What is required - Look through the data below and extract, unchanged, the lines from the one that contains "M267,285L298,316L282,332L251,301Z" to the one that contains "M12,845L33,866L6,893L3,890V854Z", both included.

[The input — start]

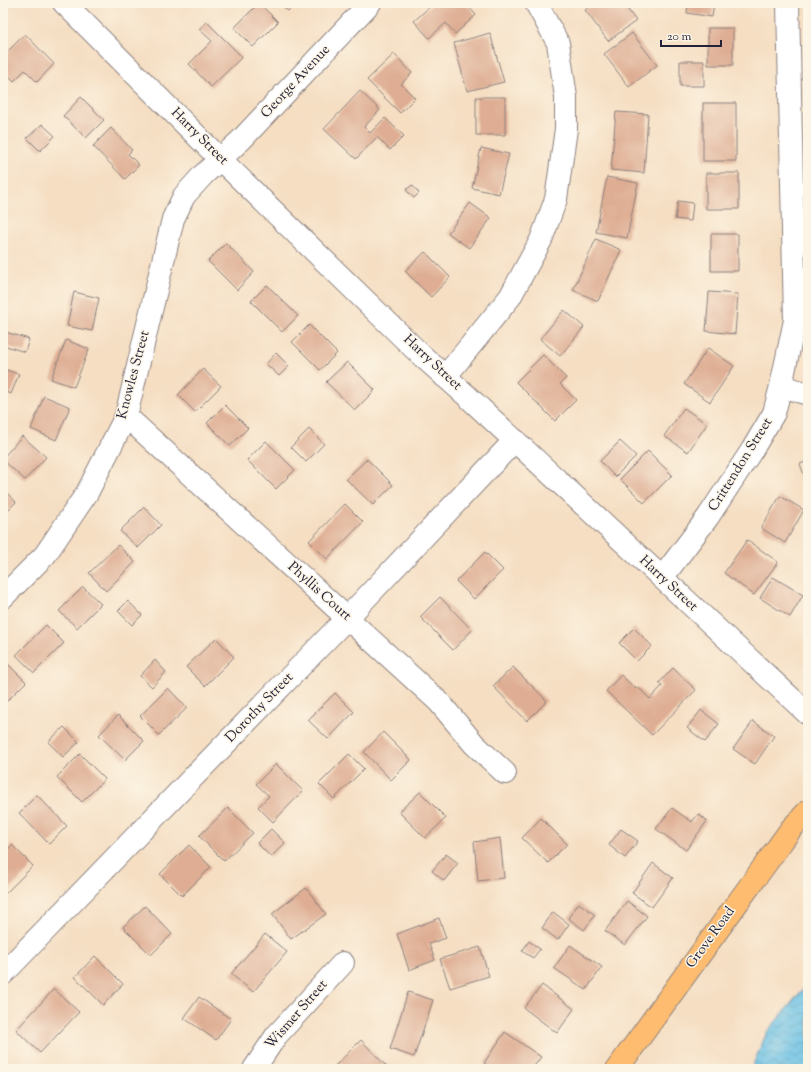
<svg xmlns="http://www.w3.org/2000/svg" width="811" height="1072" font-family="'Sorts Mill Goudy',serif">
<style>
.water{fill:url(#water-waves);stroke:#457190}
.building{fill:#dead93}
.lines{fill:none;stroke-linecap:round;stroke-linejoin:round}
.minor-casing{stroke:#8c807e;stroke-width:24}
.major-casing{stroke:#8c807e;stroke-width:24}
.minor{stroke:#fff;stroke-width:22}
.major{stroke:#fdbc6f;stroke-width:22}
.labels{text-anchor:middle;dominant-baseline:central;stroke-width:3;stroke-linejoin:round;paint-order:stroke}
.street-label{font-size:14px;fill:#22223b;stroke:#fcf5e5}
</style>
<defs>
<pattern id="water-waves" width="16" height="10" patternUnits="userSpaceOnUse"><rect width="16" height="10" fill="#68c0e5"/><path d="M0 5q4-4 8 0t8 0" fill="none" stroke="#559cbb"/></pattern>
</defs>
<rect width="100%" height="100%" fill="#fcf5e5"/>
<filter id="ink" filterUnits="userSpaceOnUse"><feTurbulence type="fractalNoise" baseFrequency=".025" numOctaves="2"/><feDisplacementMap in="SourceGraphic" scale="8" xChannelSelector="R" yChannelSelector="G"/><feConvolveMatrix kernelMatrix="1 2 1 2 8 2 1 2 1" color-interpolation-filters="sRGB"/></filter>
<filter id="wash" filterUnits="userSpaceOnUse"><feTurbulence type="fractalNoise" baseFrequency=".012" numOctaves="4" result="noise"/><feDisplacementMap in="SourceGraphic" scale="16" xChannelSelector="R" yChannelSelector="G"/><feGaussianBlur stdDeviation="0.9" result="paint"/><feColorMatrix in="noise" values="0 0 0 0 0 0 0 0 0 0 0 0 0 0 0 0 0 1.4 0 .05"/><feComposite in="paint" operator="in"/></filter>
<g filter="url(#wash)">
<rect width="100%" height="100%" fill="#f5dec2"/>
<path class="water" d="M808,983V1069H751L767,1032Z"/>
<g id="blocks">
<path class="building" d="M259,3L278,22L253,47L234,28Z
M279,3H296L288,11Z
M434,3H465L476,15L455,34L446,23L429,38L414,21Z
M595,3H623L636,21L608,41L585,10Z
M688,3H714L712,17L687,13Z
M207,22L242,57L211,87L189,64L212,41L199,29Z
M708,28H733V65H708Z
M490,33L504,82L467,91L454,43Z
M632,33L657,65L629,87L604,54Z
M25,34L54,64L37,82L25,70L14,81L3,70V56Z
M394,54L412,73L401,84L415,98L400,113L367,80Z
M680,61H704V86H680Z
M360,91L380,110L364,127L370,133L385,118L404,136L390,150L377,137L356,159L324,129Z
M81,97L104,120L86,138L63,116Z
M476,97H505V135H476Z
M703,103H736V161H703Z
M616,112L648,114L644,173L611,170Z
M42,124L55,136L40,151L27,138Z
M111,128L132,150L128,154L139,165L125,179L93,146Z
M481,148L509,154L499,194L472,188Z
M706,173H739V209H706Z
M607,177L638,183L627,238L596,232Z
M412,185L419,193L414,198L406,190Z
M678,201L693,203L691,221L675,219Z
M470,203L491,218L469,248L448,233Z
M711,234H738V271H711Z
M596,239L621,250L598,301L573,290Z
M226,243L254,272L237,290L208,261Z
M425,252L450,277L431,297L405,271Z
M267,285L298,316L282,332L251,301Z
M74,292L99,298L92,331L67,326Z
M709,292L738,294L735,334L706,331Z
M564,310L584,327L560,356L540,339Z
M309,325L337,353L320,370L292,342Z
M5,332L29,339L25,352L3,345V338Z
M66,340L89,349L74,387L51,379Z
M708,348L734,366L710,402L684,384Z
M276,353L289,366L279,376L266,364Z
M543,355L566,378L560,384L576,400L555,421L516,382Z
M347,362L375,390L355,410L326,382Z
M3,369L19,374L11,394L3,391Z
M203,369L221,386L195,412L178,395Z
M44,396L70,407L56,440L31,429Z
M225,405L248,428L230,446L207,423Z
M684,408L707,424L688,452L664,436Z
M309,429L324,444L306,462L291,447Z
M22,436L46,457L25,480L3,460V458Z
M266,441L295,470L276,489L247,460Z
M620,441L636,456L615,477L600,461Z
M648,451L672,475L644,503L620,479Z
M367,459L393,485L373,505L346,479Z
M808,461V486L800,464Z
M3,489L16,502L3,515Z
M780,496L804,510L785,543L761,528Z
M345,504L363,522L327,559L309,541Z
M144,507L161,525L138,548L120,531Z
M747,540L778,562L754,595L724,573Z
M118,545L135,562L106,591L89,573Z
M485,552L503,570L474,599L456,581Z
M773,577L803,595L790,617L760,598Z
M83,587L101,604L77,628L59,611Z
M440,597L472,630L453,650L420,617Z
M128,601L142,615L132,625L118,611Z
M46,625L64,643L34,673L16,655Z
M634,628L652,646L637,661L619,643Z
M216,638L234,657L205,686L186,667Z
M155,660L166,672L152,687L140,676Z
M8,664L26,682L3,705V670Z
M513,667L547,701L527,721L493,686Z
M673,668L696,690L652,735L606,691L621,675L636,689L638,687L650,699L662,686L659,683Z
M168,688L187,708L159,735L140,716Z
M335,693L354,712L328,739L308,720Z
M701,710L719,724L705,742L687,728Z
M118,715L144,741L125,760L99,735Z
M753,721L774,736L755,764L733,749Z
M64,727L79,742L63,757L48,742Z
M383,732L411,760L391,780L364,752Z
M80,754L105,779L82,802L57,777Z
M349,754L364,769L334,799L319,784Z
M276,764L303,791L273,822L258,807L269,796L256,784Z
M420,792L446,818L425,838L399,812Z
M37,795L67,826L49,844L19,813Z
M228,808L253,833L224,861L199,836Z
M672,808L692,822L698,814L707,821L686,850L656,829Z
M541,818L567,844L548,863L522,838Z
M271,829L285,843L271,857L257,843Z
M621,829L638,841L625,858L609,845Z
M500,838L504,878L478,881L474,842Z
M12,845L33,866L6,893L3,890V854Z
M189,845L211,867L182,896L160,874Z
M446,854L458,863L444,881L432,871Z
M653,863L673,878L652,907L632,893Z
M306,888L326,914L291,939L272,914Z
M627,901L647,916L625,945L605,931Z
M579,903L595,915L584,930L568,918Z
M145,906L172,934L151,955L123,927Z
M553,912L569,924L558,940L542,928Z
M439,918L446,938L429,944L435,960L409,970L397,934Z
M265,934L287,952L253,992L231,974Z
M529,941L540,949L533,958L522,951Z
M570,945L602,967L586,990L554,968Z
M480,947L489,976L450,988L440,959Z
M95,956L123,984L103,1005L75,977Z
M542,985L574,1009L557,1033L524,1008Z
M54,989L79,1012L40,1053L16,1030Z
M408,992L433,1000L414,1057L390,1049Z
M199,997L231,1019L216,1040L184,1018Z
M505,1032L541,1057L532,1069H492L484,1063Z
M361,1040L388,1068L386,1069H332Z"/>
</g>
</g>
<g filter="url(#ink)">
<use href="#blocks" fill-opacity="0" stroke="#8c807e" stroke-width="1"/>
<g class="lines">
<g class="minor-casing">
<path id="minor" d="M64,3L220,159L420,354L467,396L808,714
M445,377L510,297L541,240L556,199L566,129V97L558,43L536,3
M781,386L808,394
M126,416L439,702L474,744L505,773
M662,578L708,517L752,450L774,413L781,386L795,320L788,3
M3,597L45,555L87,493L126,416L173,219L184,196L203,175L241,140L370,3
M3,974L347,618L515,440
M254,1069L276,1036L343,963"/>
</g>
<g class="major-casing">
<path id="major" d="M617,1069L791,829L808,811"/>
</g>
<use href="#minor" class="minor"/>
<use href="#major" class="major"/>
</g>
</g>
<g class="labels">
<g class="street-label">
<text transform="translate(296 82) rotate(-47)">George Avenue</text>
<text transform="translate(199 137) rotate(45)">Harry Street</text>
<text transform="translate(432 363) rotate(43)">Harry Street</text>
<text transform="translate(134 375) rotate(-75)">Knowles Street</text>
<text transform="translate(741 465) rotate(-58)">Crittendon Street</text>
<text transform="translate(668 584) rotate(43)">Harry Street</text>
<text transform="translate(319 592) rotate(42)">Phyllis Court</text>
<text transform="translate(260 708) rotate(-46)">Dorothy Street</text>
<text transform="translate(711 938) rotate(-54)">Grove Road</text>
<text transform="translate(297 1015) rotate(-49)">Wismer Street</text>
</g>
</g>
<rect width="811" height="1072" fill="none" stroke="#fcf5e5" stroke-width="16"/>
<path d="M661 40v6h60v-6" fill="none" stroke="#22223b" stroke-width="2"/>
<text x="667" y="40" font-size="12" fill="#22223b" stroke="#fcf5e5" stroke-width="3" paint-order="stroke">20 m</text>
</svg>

[The input — finish]
[The input — start]

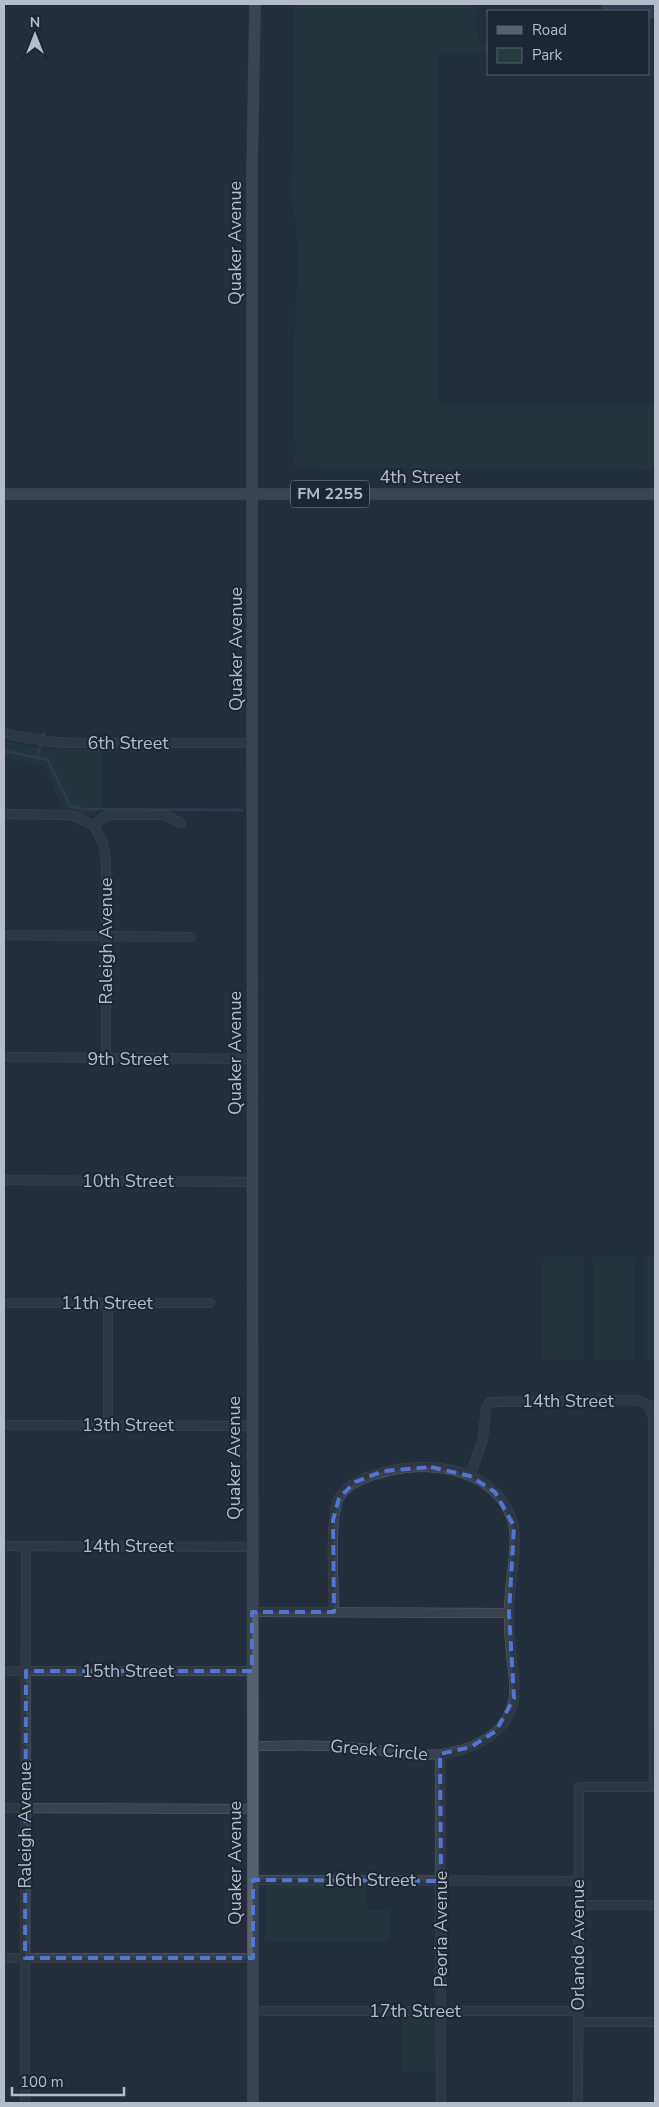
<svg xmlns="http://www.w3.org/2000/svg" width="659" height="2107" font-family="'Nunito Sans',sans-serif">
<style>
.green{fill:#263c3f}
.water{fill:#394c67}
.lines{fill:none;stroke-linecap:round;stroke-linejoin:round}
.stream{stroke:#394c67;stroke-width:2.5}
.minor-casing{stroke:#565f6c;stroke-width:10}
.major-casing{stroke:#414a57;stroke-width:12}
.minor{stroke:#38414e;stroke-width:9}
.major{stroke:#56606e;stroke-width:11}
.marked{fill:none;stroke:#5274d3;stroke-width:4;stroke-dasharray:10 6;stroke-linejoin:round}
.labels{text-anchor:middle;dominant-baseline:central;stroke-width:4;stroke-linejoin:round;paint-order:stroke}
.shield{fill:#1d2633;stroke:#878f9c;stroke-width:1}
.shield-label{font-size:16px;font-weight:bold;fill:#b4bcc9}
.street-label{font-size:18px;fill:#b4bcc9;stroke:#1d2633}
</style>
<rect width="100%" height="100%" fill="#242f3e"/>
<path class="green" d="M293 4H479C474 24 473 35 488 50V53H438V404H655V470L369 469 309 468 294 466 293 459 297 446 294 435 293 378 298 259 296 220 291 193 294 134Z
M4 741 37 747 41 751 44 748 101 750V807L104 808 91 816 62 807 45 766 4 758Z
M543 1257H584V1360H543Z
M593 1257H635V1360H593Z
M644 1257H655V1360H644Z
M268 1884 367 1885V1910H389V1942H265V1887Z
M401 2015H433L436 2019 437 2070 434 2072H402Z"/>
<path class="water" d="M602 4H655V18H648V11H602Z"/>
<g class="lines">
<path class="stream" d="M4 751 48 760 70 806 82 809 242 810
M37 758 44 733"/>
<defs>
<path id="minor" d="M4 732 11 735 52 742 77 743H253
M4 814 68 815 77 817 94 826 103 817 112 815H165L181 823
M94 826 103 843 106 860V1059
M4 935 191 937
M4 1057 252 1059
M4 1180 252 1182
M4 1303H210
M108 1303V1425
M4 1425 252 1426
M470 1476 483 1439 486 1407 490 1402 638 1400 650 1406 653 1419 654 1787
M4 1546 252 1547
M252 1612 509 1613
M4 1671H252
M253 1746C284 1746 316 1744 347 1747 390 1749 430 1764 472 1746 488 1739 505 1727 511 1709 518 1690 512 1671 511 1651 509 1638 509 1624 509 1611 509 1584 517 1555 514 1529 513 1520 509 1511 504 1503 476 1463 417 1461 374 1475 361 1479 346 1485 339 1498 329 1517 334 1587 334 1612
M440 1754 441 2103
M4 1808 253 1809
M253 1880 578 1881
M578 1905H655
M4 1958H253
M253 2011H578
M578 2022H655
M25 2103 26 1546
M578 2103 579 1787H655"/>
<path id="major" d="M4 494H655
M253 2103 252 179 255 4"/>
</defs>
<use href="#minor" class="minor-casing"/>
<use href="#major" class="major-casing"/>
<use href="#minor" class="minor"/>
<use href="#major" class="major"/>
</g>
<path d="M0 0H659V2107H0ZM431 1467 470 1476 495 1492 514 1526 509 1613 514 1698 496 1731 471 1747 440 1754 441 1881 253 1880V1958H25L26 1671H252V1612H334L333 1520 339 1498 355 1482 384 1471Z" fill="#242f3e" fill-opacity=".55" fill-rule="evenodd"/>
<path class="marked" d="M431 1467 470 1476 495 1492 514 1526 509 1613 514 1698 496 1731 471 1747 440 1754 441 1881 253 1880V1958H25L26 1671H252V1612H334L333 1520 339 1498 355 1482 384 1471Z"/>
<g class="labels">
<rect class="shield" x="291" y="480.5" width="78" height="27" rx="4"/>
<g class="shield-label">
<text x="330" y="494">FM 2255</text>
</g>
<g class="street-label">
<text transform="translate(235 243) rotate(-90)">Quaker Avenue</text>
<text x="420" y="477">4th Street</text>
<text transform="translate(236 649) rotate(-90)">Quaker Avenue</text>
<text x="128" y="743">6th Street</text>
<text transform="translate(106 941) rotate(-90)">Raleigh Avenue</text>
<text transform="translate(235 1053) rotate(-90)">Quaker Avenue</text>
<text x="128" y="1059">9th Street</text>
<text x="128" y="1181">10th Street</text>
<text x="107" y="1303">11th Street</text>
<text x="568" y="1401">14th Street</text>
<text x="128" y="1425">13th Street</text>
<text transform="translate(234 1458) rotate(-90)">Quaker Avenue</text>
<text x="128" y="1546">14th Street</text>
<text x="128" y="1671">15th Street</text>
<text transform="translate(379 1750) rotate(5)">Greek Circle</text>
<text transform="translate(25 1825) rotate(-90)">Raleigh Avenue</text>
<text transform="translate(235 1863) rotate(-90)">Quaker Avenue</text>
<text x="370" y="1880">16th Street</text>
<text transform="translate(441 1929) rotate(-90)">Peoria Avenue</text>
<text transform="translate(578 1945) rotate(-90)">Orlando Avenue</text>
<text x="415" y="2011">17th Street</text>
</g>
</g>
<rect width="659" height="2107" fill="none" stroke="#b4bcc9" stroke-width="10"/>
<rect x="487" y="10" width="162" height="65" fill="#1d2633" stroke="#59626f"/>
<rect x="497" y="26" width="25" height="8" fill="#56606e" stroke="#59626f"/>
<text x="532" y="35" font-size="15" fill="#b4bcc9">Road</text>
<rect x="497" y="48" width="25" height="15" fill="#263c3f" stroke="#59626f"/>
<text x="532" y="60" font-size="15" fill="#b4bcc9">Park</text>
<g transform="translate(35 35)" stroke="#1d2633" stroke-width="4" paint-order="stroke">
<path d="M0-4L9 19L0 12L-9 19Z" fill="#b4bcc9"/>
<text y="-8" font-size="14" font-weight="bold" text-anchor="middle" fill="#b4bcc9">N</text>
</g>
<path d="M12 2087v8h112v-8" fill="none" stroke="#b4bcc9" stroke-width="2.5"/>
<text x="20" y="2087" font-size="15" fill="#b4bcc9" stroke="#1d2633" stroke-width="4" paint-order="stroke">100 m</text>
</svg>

[The input — finish]

Solution to this problem -
M267,285L298,316L282,332L251,301Z
M74,292L99,298L92,331L67,326Z
M709,292L738,294L735,334L706,331Z
M564,310L584,327L560,356L540,339Z
M309,325L337,353L320,370L292,342Z
M5,332L29,339L25,352L3,345V338Z
M66,340L89,349L74,387L51,379Z
M708,348L734,366L710,402L684,384Z
M276,353L289,366L279,376L266,364Z
M543,355L566,378L560,384L576,400L555,421L516,382Z
M347,362L375,390L355,410L326,382Z
M3,369L19,374L11,394L3,391Z
M203,369L221,386L195,412L178,395Z
M44,396L70,407L56,440L31,429Z
M225,405L248,428L230,446L207,423Z
M684,408L707,424L688,452L664,436Z
M309,429L324,444L306,462L291,447Z
M22,436L46,457L25,480L3,460V458Z
M266,441L295,470L276,489L247,460Z
M620,441L636,456L615,477L600,461Z
M648,451L672,475L644,503L620,479Z
M367,459L393,485L373,505L346,479Z
M808,461V486L800,464Z
M3,489L16,502L3,515Z
M780,496L804,510L785,543L761,528Z
M345,504L363,522L327,559L309,541Z
M144,507L161,525L138,548L120,531Z
M747,540L778,562L754,595L724,573Z
M118,545L135,562L106,591L89,573Z
M485,552L503,570L474,599L456,581Z
M773,577L803,595L790,617L760,598Z
M83,587L101,604L77,628L59,611Z
M440,597L472,630L453,650L420,617Z
M128,601L142,615L132,625L118,611Z
M46,625L64,643L34,673L16,655Z
M634,628L652,646L637,661L619,643Z
M216,638L234,657L205,686L186,667Z
M155,660L166,672L152,687L140,676Z
M8,664L26,682L3,705V670Z
M513,667L547,701L527,721L493,686Z
M673,668L696,690L652,735L606,691L621,675L636,689L638,687L650,699L662,686L659,683Z
M168,688L187,708L159,735L140,716Z
M335,693L354,712L328,739L308,720Z
M701,710L719,724L705,742L687,728Z
M118,715L144,741L125,760L99,735Z
M753,721L774,736L755,764L733,749Z
M64,727L79,742L63,757L48,742Z
M383,732L411,760L391,780L364,752Z
M80,754L105,779L82,802L57,777Z
M349,754L364,769L334,799L319,784Z
M276,764L303,791L273,822L258,807L269,796L256,784Z
M420,792L446,818L425,838L399,812Z
M37,795L67,826L49,844L19,813Z
M228,808L253,833L224,861L199,836Z
M672,808L692,822L698,814L707,821L686,850L656,829Z
M541,818L567,844L548,863L522,838Z
M271,829L285,843L271,857L257,843Z
M621,829L638,841L625,858L609,845Z
M500,838L504,878L478,881L474,842Z
M12,845L33,866L6,893L3,890V854Z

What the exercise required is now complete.